New Year, new rally: Why bitcoin is up 26% this month after a tumultuous 2022
Bitcoin has begun 2023 on a positive note, with the price of the world's largest digital token up roughly 26% since the start of January.
On Saturday, bitcoin's price rose above $21,000 per coin for the first time since Nov. 7.
It's still a far cry from the $68,990 record high bitcoin notched in Nov. 2021. But it has given market players cause for some optimism.
The month-to-date rally follows a grim 2022, which saw major insolvencies and scandals in the crypto industry, including the collapse of FTX, and a sharp pullback in the broader market linked to central bank actions.
Analysts say that a number of factors are behind bitcoin's New Year rise, including an increased probability of interest rates being lowered, as well as purchases by large buyers known as "whales."
New Year, new monetary policy?
Backers previously talked up bitcoin's potential as a "hedge" to buy in times of high inflation. But bitcoin failed to achieve that aim in 2022, instead slipping more than 60% as the U.S. and other major economies grappled with higher rates and living costs.
Yuya Hasegawa, crypto market analyst at Japanese crypto exchange Bitbank, said in a Jan. 13 note that this was "brewing a hope amongst market participants that the Fed will further slow down on the pace of rate hikes."

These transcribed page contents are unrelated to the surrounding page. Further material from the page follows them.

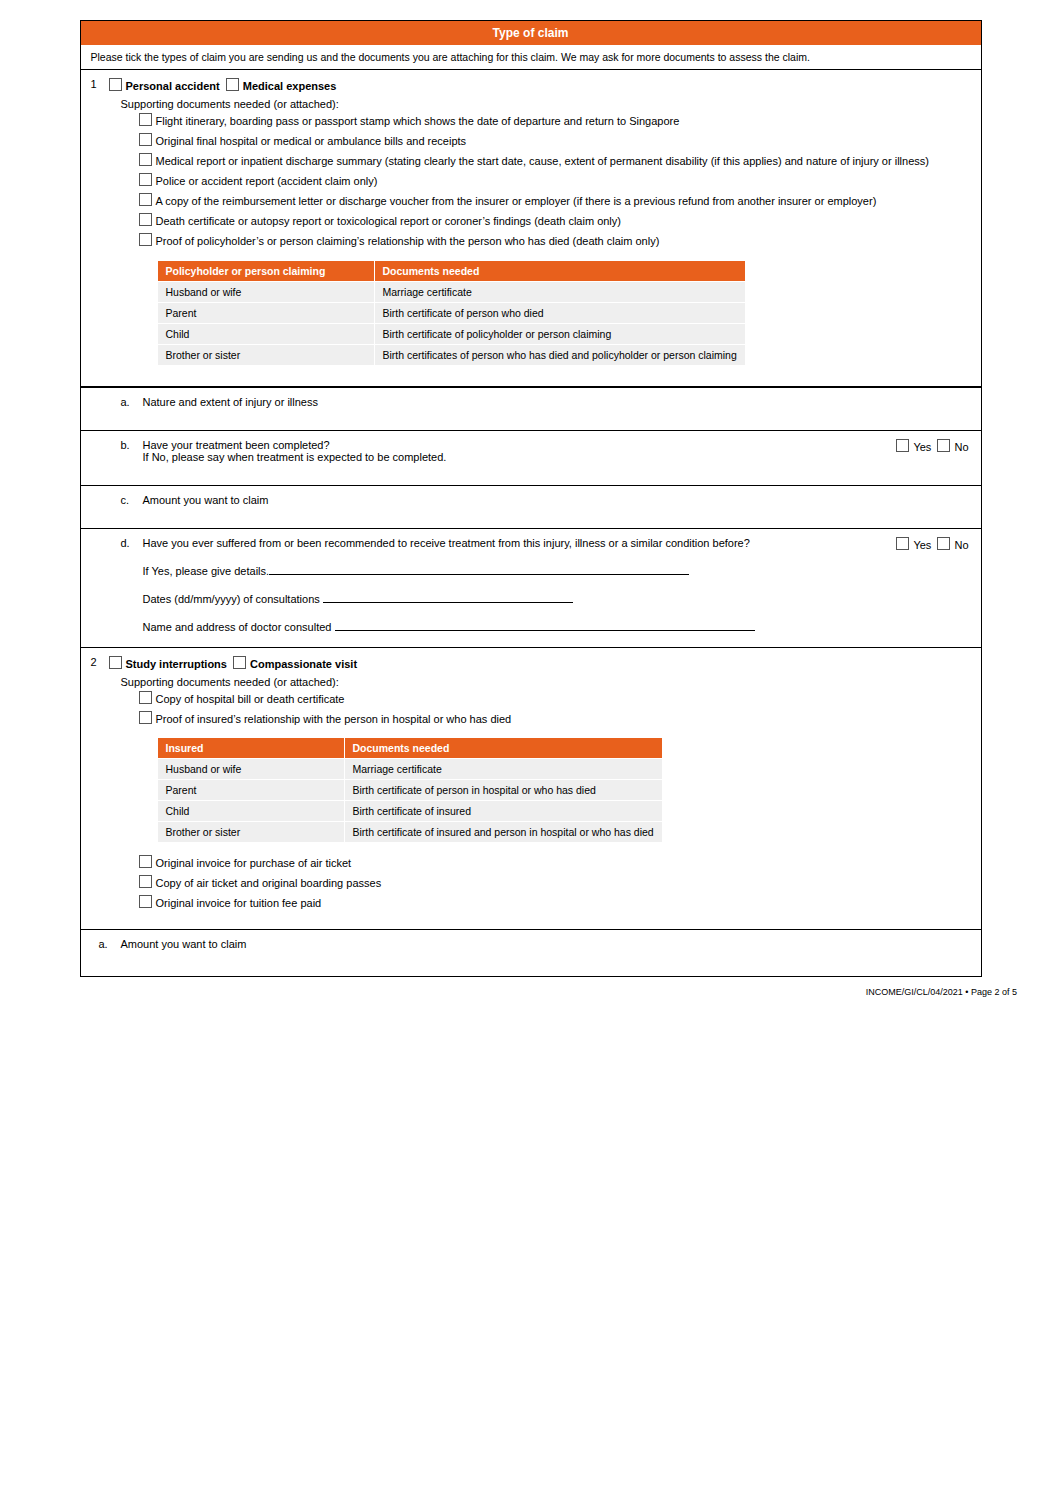Type of claim
Please tick the types of claim you are sending us and the documents you are attaching for this claim. We may ask for more documents to assess the claim.
1 Personal accident Medical expenses
Supporting documents needed (or attached):
Flight itinerary, boarding pass or passport stamp which shows the date of departure and return to Singapore
Original final hospital or medical or ambulance bills and receipts
Medical report or inpatient discharge summary (stating clearly the start date, cause, extent of permanent disability (if this applies) and nature of injury or illness)
Police or accident report (accident claim only)
A copy of the reimbursement letter or discharge voucher from the insurer or employer (if there is a previous refund from another insurer or employer)
Death certificate or autopsy report or toxicological report or coroner’s findings (death claim only)
Proof of policyholder’s or person claiming’s relationship with the person who has died (death claim only)
| Policyholder or person claiming | Documents needed |
| --- | --- |
| Husband or wife | Marriage certificate |
| Parent | Birth certificate of person who died |
| Child | Birth certificate of policyholder or person claiming |
| Brother or sister | Birth certificates of person who has died and policyholder or person claiming |
a. Nature and extent of injury or illness
b. Have your treatment been completed?
If No, please say when treatment is expected to be completed. Yes No
c. Amount you want to claim
d. Have you ever suffered from or been recommended to receive treatment from this injury, illness or a similar condition before? Yes No
If Yes, please give details.
Dates (dd/mm/yyyy) of consultations
Name and address of doctor consulted
2 Study interruptions Compassionate visit
Supporting documents needed (or attached):
Copy of hospital bill or death certificate
Proof of insured’s relationship with the person in hospital or who has died
| Insured | Documents needed |
| --- | --- |
| Husband or wife | Marriage certificate |
| Parent | Birth certificate of person in hospital or who has died |
| Child | Birth certificate of insured |
| Brother or sister | Birth certificate of insured and person in hospital or who has died |
Original invoice for purchase of air ticket
Copy of air ticket and original boarding passes
Original invoice for tuition fee paid
a. Amount you want to claim
INCOME/GI/CL/04/2021 • Page 2 of 5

The Fed is likely to keep interest rates high for the time being. However, some market players are hopeful that central banks will start easing the pace of rate rises, or even slash rates. Some economists predict a Fed rate cut could happen as soon as this year.
That's as the risk of a recession is also playing on central bankers' minds.
Some two-thirds of chief economists surveyed by the World Economic Forum believe a global recession is likely in 2023, according to research released by the Davos organizer on Monday.
The U.S. dollar has also sagged, with the greenback down 9% against a basket of currencies used by U.S. trade partners in the last three months. The majority of bitcoin trades against USD, making a weaker dollar better for bitcoin.
"We are seeing the dollar put in a top, inflation easing, interest rate hikes slowing down - all pointing to markets getting more risk-on over the next few months," Vijay Ayyar, vice president of corporate development and international at crypto exchange Luno, told CNBC.
'Whales' buying BTC
Skeptics of digital currencies say this makes the market prone to manipulation by a select few investors with large piles of tokens. The wealthiest 97 bitcoin wallet addresses account for 14.15% of the total supply, according to fintech firm River Financial.
In December, Carol Alexander, a professor at the University of Sussex, told CNBC that bitcoin could see a "managed bull market" in 2023 in which bitcoin travels north of $30,000 in the first quarter, and to $50,000 in the second half. Her reasoning was that with trading volumes evaporating, and the level of fear in the market extremely high, whales would then step in to prop up the market.
Bitcoin mining difficulty rising
There are other factors at play, as well.
That's historically a good sign for bitcoin, according to Ayyar.
More recently, however, bitcoin's network "difficulty" has been increasing, meaning more computing power is being deployed to unleash new tokens into circulation.
Mining difficulty reached a record 37.6 trillion on Sunday, according to BTC.com data, meaning that, on average, it would take 37.6 trillion hashes, or attempts, to find a valid bitcoin block and add it to the blockchain.
"Bitcoin mining difficulty is a measure of how difficult it is to create the next block of transactions," said Marcus Sotiriou, market analyst at digital asset broker GlobalBlock, told CNBC.
"Bitcoin mining difficulty fell 3.6% before the last update, after a winter storm led some miners to shut down. However, now miners appear to have come back online, with new and more efficient machines."